U.S. Markets

Dollar hurt by lower oil, soft U.S. consumer sentiment

NEW YORK (Reuters) - The dollar fell broadly on Friday as a slide in oil prices ahead of weekend talks among producers in Doha and a soft U.S. consumer sentiment report capped risk appetite and spurred investors to buy safe-haven currencies such as the yen.

Arrangement of various world currencies including Chinese Yuan, Japanese Yen, US Dollar, Euro, British Pound, Swiss Franc and Russian Ruble pictured in Warsaw January 26, 2011. REUTERS/Kacper Pempel

The dollar index, tracking the greenback’s value against six currencies, posted losses after two straight days of gains. The U.S. currency’s fall versus the yen was the largest daily loss in more than a week.

“There’s probably some anxiety about the Doha talks,” said Shaun Osborne, chief currency strategist at Scotiabank in Toronto.

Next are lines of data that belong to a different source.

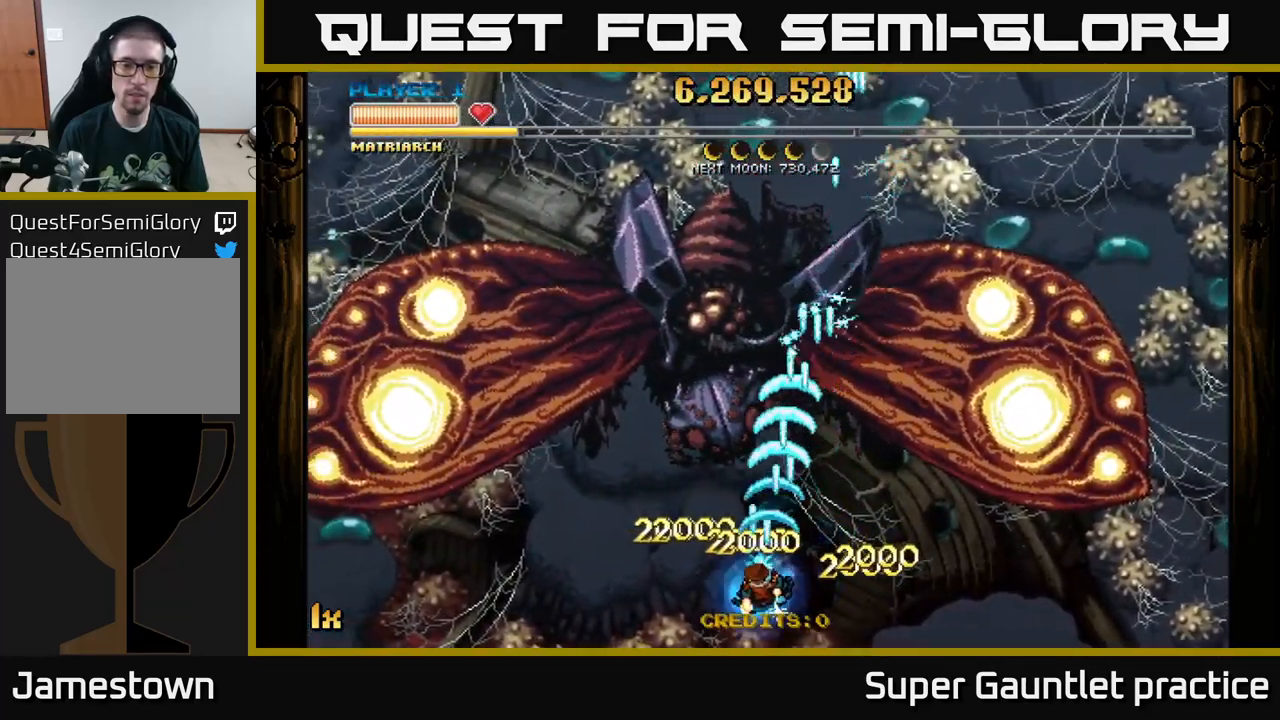
{"buttons": ["A"], "left_stick": "up", "events": [[233, "left_stick", "up"], [317, "X", "down"], [450, "X", "up"]]}
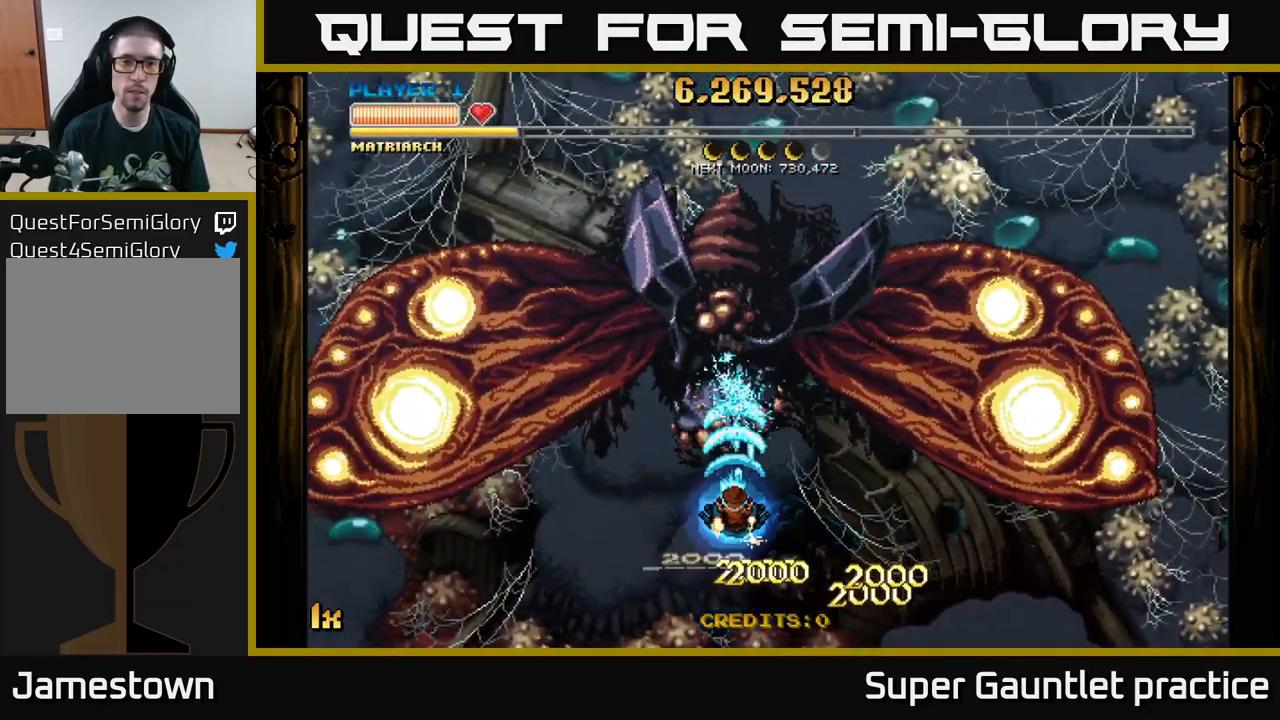
{"buttons": ["A"], "left_stick": "down", "events": [[100, "left_stick", "down"]]}
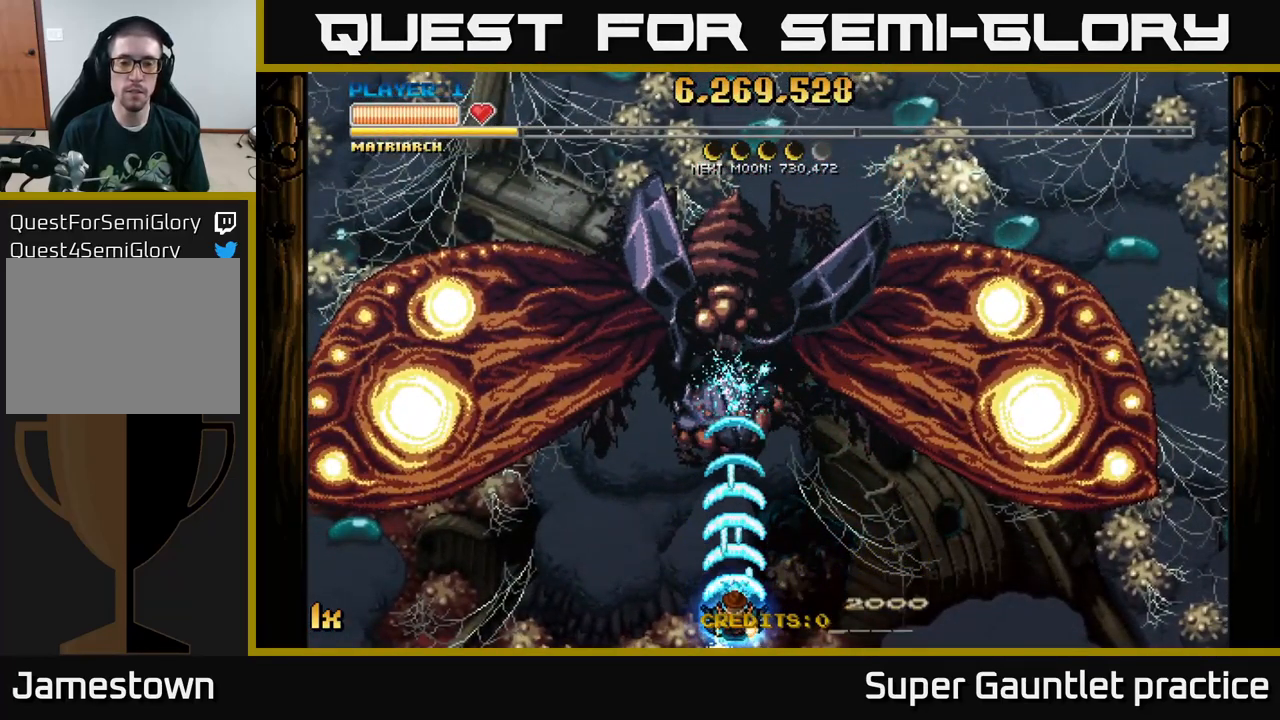
{"buttons": ["A"], "left_stick": "center", "events": [[50, "left_stick", "center"]]}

Oil producers led by top exporters Saudi Arabia and Russia will meet in Doha, Qatar on Sunday to discuss freezing output at current levels to contain an oil glut. It would be the first coordinated action by major OPEC and non-OPEC producers in 15 years.

U.S. crude futures were down 2.8 percent at $40.34 per barrel CLc1.

“I think the fact that oil producers are talking suggests the psychology of the market has changed a little bit and probably the worst of the oil price declines is behind us. This would be good for risk sentiment going forward,” Osborne said.

An underwhelming U.S. consumer sentiment report on Friday also weighed on the dollar and dampened tolerance for risk. The University of Michigan survey of consumer sentiment showed a preliminary reading of 89.7 for April, compared with a forecast of 92.

In late trading, the dollar index .DXY slid 0.2 percent to 94.683. For the week though, it ended on a positive note with a 0.5 percent rise.

Against the yen, the greenback fell 0.6 percent to 108.72 yen JPY=, its biggest daily loss since April 7. The dollar so far this year is down nearly 10 percent versus the yen, on track for its worst year since 2010.

Danske Bank in a research note said it believes that given soft Japanese data and wage negotiations pointing to slowing growth, the Bank of Japan may have to take action at its April meeting. It is looking for the BoJ to cut interest rates deeper into negative territory, by 20 basis points to -0.3 percent.

“This is more than the market is pricing in and we believe this would stabilize dollar/yen and expect it to recover gradually,” Danske Bank said.

The euro rose 0.2 percent to $1.1284 EUR=, rising after three consecutive days of losses.